Plain-text document sources
------------------------------------

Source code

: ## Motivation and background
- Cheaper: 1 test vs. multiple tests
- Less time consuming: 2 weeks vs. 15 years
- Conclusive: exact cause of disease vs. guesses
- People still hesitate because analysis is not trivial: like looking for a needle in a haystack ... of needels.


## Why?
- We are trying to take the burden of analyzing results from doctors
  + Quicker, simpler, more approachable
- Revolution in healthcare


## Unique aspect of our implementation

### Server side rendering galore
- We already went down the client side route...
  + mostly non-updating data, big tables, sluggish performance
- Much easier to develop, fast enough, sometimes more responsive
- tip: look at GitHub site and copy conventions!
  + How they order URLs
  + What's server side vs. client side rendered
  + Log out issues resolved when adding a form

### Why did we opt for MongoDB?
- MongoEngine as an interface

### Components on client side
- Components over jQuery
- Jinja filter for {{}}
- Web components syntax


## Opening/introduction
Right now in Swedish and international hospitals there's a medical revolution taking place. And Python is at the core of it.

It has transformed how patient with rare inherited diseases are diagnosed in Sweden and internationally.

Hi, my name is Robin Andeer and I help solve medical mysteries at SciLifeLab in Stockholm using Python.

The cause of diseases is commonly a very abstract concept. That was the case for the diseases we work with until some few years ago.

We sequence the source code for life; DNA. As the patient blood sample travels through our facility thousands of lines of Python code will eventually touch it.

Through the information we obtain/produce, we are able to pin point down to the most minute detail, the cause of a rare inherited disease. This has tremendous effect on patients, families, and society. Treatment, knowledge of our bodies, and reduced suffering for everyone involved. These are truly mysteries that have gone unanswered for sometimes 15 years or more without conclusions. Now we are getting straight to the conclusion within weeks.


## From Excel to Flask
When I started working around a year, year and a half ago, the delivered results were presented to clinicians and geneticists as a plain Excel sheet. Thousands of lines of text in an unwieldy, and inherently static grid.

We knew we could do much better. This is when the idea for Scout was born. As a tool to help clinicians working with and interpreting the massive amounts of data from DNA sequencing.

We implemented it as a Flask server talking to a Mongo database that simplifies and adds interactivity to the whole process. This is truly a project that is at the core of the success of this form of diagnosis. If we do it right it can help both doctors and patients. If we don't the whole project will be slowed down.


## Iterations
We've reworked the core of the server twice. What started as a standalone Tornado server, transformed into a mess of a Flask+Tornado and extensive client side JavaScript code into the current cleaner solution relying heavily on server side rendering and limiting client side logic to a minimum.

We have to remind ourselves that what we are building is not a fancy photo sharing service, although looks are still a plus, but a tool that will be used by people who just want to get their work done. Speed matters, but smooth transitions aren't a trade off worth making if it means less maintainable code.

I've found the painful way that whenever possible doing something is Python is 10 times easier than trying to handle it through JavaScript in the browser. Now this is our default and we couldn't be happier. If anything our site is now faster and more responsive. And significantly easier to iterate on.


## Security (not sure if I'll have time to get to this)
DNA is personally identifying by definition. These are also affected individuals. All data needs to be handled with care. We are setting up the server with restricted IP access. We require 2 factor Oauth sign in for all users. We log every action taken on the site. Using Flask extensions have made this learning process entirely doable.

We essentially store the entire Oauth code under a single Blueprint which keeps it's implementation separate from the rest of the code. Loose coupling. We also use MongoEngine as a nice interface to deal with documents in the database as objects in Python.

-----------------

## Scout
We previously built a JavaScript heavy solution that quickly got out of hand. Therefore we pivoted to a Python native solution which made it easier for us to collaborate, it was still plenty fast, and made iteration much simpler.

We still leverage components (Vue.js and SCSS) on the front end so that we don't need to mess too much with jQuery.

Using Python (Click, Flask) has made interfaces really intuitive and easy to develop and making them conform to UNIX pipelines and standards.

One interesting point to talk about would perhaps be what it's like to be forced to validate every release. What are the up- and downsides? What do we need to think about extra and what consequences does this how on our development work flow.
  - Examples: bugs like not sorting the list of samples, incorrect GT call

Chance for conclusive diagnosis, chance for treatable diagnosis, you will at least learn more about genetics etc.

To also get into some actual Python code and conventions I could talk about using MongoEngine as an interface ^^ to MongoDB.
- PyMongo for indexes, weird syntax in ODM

------------------------------------

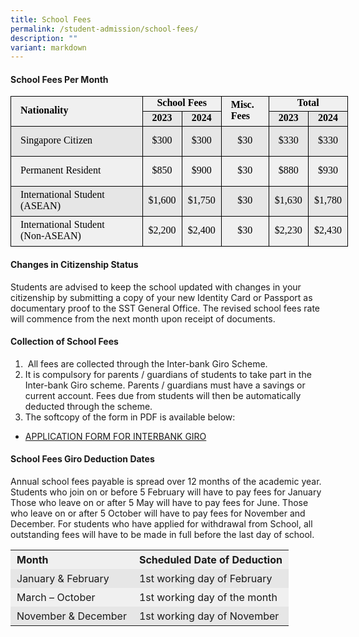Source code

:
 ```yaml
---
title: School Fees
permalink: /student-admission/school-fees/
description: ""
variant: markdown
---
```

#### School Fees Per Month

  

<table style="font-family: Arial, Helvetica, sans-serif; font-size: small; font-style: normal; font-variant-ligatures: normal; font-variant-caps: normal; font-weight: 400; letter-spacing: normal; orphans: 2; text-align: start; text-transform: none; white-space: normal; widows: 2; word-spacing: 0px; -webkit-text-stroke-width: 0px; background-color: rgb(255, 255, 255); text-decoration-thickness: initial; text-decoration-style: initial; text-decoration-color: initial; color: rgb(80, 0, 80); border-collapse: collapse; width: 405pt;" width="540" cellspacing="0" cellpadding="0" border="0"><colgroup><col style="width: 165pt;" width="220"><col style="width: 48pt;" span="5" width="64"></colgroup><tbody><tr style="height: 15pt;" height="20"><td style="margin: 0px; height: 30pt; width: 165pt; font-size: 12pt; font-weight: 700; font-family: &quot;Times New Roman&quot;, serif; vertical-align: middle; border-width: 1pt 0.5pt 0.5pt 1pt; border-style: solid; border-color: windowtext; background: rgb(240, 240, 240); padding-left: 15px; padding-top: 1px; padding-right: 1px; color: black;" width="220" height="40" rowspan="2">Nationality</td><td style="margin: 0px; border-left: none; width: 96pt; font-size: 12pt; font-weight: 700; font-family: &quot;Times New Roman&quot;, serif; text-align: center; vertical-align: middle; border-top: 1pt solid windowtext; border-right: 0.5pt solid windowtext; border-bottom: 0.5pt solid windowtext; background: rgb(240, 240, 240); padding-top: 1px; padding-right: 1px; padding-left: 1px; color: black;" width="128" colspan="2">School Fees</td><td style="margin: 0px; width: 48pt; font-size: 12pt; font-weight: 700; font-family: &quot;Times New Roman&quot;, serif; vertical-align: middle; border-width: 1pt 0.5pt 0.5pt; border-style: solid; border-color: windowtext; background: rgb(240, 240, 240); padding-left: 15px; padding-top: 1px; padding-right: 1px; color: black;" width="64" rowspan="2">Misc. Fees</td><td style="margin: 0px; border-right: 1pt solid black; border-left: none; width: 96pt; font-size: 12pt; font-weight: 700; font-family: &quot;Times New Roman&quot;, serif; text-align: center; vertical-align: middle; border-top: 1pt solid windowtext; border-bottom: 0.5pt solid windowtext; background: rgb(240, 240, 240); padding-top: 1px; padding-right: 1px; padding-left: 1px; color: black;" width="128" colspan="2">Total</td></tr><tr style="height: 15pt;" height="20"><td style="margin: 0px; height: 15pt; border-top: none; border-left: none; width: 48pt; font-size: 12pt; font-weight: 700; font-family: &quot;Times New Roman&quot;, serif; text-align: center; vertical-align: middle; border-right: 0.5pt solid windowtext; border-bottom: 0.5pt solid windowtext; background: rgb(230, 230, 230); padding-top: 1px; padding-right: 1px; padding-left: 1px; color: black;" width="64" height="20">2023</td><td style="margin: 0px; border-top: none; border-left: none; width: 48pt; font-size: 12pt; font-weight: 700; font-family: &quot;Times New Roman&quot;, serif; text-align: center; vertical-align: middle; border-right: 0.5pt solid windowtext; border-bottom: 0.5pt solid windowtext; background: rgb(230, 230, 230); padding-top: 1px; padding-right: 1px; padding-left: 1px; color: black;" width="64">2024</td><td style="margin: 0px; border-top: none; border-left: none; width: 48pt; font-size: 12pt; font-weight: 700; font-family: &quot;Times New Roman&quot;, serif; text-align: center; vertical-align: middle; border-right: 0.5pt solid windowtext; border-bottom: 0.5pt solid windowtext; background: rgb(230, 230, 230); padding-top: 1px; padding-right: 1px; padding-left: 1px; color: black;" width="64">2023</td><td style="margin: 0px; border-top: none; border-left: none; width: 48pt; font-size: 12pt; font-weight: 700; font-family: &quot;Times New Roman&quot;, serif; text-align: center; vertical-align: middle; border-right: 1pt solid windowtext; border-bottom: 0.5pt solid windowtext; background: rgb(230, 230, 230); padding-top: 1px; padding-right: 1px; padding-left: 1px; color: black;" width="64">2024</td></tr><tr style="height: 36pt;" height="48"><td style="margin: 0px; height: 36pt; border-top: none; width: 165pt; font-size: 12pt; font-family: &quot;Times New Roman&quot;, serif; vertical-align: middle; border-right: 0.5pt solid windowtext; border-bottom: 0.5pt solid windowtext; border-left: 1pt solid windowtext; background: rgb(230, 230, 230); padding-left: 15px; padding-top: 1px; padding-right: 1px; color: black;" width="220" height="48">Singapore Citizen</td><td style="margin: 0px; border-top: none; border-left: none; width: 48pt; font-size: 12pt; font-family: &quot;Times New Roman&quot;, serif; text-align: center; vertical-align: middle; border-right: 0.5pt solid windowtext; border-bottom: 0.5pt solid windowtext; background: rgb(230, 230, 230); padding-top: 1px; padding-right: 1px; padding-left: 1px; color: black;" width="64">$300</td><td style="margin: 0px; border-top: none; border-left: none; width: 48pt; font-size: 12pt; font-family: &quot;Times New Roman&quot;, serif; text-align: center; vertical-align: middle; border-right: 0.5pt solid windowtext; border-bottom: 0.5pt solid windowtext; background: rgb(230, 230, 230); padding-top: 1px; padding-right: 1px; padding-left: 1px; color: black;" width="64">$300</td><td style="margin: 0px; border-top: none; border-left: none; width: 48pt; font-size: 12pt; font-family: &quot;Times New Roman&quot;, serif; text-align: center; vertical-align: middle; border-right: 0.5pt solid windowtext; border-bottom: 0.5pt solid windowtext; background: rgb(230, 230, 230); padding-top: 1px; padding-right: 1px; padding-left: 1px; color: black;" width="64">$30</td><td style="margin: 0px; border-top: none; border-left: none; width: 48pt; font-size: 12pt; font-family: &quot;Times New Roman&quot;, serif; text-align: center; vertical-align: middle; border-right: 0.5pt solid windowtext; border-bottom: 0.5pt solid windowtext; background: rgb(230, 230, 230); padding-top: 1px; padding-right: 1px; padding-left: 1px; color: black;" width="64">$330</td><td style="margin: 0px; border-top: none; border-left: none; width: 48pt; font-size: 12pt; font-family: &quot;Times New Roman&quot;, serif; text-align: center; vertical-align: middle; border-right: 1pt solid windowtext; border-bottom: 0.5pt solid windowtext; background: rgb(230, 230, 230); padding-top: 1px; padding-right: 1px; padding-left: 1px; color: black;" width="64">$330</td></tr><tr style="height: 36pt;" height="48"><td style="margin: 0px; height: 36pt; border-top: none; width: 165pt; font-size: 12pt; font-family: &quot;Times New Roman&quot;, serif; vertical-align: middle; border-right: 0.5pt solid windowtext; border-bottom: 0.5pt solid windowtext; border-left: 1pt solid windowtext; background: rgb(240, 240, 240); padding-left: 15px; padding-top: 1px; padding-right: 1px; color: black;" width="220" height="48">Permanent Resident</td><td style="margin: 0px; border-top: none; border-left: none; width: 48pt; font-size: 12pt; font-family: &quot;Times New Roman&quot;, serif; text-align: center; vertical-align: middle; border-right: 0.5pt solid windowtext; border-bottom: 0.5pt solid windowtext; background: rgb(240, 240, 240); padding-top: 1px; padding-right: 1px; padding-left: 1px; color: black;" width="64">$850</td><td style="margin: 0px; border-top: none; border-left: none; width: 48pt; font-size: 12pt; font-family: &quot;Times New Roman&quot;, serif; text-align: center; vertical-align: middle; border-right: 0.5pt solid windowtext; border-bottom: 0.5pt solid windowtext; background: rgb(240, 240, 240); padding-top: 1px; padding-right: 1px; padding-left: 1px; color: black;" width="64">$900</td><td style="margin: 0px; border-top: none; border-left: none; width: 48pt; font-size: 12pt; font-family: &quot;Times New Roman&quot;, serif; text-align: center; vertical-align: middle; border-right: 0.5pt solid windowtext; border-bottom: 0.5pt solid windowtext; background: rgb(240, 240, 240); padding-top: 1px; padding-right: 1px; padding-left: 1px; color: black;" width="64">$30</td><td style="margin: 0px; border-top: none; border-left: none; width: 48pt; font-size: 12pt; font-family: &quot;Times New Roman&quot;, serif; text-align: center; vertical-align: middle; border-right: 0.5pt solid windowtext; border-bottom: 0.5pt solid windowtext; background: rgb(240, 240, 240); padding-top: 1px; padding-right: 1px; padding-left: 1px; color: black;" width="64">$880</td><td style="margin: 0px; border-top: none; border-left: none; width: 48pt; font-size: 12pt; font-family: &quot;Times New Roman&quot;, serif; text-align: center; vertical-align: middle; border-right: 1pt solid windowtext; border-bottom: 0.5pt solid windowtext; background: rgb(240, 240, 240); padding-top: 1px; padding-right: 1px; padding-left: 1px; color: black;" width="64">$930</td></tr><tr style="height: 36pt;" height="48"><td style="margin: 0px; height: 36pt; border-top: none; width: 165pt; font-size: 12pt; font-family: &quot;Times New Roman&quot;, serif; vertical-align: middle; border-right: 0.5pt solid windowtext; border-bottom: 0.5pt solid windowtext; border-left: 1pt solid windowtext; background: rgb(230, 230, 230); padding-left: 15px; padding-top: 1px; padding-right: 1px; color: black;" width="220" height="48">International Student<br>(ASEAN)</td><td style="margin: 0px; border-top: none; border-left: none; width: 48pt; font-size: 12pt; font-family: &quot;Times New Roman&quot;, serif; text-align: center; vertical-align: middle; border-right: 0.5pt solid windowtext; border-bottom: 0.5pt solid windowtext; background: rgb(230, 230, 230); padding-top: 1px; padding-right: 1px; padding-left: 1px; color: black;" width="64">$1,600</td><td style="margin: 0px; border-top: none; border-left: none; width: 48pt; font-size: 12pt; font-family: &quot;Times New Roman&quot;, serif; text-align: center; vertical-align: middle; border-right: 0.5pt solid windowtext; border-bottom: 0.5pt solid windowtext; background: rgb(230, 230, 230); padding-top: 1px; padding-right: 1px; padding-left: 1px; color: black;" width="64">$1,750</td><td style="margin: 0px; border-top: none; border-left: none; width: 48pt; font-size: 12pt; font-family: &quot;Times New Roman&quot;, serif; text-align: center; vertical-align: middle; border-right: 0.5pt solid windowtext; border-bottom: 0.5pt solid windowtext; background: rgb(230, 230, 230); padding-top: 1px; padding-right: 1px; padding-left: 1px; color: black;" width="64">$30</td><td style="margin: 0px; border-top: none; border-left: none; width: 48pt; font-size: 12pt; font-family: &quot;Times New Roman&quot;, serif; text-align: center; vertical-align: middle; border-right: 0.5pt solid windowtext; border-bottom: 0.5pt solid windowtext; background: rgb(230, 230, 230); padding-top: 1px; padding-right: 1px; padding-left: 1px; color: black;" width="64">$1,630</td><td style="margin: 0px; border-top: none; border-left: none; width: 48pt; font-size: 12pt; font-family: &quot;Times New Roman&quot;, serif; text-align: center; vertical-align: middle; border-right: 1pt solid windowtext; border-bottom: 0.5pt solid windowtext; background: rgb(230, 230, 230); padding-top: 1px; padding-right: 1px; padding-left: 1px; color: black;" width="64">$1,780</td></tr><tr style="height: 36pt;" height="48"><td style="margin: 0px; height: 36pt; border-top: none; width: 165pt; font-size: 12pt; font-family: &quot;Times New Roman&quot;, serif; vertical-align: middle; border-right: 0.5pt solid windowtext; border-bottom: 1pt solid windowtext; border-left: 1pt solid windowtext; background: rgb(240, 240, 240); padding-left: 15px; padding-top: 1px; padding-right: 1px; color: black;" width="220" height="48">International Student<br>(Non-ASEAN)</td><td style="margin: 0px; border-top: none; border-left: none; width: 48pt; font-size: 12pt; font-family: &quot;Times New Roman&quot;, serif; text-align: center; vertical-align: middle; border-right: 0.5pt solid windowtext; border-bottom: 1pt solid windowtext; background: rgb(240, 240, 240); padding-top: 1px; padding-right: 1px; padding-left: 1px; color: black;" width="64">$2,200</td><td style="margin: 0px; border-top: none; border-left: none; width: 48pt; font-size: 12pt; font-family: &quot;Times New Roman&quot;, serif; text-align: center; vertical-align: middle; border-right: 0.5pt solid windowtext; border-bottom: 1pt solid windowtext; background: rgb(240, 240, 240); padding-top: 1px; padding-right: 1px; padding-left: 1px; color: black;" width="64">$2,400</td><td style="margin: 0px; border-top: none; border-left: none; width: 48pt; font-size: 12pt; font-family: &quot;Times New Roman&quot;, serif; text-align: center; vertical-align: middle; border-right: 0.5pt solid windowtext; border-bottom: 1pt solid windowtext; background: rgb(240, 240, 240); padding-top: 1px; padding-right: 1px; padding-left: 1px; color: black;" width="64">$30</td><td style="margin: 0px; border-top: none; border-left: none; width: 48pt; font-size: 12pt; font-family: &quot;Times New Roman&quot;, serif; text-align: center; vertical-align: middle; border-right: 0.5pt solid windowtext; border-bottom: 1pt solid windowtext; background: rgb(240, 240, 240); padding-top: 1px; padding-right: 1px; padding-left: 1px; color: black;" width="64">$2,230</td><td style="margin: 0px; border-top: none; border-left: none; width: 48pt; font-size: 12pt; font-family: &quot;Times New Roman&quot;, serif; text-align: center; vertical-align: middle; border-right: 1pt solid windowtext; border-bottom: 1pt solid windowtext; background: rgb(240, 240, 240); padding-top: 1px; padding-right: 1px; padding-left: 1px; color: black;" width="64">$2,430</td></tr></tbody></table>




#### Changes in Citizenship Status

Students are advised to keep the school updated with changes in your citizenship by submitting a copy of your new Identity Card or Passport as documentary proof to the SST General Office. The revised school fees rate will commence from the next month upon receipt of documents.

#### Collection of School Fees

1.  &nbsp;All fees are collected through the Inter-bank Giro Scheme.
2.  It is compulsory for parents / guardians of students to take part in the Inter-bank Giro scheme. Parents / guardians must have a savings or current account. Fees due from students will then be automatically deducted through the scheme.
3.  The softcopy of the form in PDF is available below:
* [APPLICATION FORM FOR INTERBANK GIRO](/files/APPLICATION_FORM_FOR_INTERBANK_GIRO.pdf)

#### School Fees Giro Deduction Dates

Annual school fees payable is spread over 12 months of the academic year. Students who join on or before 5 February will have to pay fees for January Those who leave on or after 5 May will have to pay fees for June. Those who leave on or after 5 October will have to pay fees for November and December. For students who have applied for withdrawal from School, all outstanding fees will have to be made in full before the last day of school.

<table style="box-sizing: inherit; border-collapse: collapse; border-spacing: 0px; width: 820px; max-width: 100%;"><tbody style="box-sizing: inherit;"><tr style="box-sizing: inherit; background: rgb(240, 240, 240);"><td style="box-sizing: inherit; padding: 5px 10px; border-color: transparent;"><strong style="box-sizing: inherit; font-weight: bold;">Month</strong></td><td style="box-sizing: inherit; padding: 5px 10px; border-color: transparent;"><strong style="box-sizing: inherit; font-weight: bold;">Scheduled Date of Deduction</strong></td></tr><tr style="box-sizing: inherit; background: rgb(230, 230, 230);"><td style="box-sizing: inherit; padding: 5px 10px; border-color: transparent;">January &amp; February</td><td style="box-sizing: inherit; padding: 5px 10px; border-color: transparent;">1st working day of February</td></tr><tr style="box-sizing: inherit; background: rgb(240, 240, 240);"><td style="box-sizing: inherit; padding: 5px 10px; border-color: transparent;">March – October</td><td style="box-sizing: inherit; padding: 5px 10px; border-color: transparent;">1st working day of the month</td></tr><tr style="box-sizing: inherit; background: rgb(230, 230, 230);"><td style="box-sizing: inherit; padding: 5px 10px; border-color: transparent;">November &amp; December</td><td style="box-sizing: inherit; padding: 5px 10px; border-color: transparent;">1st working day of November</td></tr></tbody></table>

------------------------------------

EXERCISE DIRECTIONS -
Look above for the line holding "- Jinja filter", then set down exactly that line and every line after it up to and including the line holding "Hi, my name", with nothing else.

SOLVED EXERCISE -
- Jinja filter for {{}}
- Web components syntax


## Opening/introduction
Right now in Swedish and international hospitals there's a medical revolution taking place. And Python is at the core of it.

It has transformed how patient with rare inherited diseases are diagnosed in Sweden and internationally.

Hi, my name is Robin Andeer and I help solve medical mysteries at SciLifeLab in Stockholm using Python.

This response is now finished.